### RECORDS FOR PROCESSING

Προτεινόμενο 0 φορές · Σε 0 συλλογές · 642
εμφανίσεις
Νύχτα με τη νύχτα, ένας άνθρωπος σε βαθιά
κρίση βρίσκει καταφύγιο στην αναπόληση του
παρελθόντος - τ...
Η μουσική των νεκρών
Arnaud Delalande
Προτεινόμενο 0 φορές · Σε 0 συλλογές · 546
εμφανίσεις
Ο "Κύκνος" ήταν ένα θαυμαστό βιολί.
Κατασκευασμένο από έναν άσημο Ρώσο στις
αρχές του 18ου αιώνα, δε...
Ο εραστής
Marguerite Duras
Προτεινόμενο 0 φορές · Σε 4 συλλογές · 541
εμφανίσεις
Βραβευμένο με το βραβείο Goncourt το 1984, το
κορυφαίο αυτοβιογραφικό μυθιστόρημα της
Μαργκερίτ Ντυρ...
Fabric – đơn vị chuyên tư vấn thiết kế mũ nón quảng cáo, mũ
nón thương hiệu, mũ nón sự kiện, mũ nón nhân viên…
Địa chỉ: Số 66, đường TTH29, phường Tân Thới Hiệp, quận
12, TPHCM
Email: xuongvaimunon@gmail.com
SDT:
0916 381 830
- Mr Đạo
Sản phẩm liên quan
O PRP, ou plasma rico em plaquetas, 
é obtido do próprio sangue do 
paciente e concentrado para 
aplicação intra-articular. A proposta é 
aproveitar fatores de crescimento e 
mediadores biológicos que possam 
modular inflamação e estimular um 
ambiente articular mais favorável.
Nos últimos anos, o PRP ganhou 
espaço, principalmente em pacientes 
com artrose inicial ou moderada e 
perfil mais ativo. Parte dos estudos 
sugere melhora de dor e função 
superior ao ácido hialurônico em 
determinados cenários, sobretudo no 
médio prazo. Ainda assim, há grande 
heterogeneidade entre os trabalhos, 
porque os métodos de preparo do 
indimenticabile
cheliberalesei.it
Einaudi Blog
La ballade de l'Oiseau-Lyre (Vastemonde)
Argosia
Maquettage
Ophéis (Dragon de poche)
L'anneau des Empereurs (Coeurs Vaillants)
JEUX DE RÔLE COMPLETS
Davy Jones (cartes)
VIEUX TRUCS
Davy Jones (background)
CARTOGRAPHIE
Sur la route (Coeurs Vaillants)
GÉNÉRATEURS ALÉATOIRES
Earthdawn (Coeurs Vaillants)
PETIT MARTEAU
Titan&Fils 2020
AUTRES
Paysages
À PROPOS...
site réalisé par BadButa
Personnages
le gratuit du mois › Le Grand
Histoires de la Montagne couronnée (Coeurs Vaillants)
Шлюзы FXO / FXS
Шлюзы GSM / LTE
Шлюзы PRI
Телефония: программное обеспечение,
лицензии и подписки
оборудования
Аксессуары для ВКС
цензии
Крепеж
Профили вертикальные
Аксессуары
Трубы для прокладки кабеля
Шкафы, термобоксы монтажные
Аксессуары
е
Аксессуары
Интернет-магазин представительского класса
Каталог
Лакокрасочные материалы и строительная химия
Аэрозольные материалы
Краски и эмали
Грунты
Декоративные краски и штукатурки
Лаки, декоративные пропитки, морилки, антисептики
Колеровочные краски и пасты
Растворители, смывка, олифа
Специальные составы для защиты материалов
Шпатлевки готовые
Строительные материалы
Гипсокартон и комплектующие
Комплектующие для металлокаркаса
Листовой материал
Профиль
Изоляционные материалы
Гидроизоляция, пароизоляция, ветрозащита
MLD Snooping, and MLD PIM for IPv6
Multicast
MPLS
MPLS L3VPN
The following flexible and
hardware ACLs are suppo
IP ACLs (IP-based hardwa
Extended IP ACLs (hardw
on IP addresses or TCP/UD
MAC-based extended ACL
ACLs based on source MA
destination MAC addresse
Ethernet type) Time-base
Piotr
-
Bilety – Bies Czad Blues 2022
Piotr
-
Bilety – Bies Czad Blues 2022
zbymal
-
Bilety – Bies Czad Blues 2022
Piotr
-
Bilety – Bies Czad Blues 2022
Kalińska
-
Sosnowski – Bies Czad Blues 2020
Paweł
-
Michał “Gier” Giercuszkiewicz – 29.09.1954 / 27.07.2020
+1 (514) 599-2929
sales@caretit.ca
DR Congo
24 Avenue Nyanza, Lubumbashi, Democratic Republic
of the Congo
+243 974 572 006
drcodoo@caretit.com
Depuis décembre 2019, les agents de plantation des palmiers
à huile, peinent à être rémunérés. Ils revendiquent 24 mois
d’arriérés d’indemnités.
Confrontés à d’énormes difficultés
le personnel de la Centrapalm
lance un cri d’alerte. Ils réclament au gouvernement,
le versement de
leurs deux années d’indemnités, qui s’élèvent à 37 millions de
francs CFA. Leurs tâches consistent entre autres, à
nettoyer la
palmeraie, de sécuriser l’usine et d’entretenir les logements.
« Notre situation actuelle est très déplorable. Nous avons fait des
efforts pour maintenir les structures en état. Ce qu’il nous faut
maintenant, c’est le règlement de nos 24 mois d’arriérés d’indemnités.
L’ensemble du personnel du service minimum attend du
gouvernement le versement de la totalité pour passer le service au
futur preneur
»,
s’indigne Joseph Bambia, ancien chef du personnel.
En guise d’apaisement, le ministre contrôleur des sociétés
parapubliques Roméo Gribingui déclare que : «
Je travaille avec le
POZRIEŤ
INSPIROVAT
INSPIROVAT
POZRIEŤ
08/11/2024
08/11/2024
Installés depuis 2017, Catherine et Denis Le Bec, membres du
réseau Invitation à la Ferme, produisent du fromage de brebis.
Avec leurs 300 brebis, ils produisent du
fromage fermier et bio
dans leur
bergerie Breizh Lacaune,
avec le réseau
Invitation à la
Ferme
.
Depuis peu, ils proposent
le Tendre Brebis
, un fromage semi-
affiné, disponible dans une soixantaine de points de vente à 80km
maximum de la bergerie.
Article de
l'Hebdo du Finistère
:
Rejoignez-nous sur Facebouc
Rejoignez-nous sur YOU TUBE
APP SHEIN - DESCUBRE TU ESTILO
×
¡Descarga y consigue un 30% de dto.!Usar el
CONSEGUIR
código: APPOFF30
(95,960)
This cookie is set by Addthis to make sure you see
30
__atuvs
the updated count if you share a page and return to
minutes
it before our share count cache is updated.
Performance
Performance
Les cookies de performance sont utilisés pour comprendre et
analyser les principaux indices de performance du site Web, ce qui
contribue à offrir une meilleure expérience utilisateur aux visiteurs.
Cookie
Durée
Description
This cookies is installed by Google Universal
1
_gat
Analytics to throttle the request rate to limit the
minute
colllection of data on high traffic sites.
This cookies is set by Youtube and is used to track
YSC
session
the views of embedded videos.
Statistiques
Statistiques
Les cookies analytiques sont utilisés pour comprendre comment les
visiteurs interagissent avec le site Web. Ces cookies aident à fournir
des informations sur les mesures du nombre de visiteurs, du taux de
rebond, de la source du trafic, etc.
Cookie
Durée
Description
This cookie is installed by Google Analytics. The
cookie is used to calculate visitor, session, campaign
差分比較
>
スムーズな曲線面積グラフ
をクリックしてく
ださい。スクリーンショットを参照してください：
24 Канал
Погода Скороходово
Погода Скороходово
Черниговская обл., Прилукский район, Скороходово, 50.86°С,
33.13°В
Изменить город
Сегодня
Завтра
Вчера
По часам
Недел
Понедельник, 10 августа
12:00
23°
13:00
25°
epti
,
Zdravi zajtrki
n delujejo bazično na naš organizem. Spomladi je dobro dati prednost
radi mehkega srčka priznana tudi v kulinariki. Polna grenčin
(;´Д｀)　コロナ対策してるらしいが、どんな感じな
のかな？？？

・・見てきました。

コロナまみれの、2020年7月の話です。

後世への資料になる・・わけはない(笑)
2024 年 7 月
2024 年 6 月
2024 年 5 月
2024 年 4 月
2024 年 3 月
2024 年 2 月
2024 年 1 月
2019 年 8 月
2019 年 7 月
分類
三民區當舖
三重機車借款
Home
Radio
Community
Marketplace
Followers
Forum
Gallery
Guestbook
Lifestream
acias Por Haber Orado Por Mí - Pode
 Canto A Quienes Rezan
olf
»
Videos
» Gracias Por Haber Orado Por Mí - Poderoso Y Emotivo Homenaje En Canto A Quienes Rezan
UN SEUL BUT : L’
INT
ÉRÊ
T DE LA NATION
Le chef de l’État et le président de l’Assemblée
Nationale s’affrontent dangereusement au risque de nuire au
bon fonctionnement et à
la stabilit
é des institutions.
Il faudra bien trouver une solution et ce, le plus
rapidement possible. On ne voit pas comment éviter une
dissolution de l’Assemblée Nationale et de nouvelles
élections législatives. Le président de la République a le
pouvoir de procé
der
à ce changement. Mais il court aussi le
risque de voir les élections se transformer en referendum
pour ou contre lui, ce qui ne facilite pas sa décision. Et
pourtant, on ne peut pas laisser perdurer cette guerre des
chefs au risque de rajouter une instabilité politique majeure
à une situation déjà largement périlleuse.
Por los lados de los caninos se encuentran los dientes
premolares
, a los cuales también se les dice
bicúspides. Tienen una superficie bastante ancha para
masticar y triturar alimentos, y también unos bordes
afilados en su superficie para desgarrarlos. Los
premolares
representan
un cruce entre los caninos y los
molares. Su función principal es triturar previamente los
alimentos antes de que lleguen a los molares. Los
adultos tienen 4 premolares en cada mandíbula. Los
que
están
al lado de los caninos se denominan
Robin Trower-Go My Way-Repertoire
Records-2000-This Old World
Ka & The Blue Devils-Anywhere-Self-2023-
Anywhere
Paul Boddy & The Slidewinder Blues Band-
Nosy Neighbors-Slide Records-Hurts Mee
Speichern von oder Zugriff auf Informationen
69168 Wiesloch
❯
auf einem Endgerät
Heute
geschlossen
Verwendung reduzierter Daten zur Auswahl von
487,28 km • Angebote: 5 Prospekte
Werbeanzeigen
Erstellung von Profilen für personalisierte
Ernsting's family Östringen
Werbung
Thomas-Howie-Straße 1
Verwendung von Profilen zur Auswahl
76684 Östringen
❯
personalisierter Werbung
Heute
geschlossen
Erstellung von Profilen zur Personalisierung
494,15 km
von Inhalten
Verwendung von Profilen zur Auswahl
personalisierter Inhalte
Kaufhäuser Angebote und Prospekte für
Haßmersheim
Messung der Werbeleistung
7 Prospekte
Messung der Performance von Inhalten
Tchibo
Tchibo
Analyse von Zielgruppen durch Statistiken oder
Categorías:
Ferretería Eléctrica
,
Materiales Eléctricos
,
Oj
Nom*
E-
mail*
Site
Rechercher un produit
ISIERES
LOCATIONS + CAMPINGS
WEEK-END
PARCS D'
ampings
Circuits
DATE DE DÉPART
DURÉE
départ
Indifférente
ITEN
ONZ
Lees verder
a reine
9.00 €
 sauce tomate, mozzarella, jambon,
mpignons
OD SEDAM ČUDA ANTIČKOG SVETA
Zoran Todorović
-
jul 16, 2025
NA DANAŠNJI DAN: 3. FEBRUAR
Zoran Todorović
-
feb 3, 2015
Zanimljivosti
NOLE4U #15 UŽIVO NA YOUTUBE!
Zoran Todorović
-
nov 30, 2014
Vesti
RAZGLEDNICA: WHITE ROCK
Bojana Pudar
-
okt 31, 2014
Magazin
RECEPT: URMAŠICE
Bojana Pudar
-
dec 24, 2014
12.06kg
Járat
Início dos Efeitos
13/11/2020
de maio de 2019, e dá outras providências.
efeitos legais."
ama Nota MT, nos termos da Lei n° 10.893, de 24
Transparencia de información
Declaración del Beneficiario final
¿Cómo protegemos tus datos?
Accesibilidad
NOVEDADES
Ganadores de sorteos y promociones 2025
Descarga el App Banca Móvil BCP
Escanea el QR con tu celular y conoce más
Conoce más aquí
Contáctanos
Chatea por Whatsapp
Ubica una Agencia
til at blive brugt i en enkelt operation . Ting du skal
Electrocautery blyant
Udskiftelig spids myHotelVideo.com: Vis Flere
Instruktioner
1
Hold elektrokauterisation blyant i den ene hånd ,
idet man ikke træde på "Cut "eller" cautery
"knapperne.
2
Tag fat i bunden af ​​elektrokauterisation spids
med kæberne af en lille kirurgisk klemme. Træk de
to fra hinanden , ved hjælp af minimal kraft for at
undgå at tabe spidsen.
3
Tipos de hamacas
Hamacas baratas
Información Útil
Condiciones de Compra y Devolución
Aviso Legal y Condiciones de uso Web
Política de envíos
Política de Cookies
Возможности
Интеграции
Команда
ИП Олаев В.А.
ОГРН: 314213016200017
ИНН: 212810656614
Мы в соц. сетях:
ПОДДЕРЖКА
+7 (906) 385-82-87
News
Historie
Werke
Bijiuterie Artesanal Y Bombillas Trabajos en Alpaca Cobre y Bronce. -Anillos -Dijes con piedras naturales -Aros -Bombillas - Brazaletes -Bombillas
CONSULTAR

### EXERCISE GOAL
Exactly the lines running from the top of the records to the line that contains "Μαργκερίτ Ντυρ...", inclusive, must be set down, and nothing more.

### ANSWER BELOW
Προτεινόμενο 0 φορές · Σε 0 συλλογές · 642
εμφανίσεις
Νύχτα με τη νύχτα, ένας άνθρωπος σε βαθιά
κρίση βρίσκει καταφύγιο στην αναπόληση του
παρελθόντος - τ...
Η μουσική των νεκρών
Arnaud Delalande
Προτεινόμενο 0 φορές · Σε 0 συλλογές · 546
εμφανίσεις
Ο "Κύκνος" ήταν ένα θαυμαστό βιολί.
Κατασκευασμένο από έναν άσημο Ρώσο στις
αρχές του 18ου αιώνα, δε...
Ο εραστής
Marguerite Duras
Προτεινόμενο 0 φορές · Σε 4 συλλογές · 541
εμφανίσεις
Βραβευμένο με το βραβείο Goncourt το 1984, το
κορυφαίο αυτοβιογραφικό μυθιστόρημα της
Μαργκερίτ Ντυρ...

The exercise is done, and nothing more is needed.